This may interact with muscular arousal causing a defensive contraction of the perivaginal muscles (Graziottin, 2008), which can be the foundation for the vaginistic complaints expressed by these women. This posits vaginismus as a complaint susceptible to psychological sexual treatment driven by disgust-related findings. The latter can potentially refine the interventions presently available, by, perhaps, also including disgust in the interventions: for instance, by neutralizing the disgusting associations connected to body products and/or parts commonly present in sexual encounters. In focusing on the emotion of disgust, it is by no means our intention to diminish the importance of fear; instead, this approach provides a more refined lens through which look at the interaction between, and uniqueness of, these two potentially active basic emotions. For instance, fear could be elicited by an anticipation of harm or by a fear of contagion or contact with disgusting objects.
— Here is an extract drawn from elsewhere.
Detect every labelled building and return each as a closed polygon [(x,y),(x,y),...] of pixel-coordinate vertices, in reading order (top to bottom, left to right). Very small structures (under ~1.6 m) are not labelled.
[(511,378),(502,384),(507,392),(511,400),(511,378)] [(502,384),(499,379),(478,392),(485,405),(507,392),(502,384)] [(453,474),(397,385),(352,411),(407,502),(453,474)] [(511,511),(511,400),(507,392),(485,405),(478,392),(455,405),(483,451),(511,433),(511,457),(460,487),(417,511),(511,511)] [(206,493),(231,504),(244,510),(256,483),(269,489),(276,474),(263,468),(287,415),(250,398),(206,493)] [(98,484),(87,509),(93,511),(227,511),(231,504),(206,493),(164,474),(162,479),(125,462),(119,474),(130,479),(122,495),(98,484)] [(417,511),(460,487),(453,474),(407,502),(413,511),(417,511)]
This is strengthened by findings from previous studies conducted on arachnophobia, where it was found that the single best predictor of elicited fear was the enhanced sensitivity to contagion during the viewing of images of spiders (De Jong et al., 2002).
Current sexual treatments based on cognitive-behavioural principles seem to suggest that in the several stages of the treatment for vaginismus, negative attitudes may become apparent, which could reflect underlying cognitive processes and automatic associations, of which the woman may be completely or partially unaware. Automatic associations could impair the normal process of arousal (Laan and Janssen, 2007). Consequently, from the perspective of this new conceptualization of vaginismus, the impairments experienced by women with vaginismus or other sexual dysfunctions with a similar psychopathology may fundamentally reflect a disgust-induced, safety-seeking response. The minimal attention paid to disgust-related processes may be one of the possible reasons for the low efficacy of the treatments that are currently available. Moreover, targeting these automatic associations that are possibly related to a susceptibility to disgust can offer new insights into the psychopathology of such a contentious disorder.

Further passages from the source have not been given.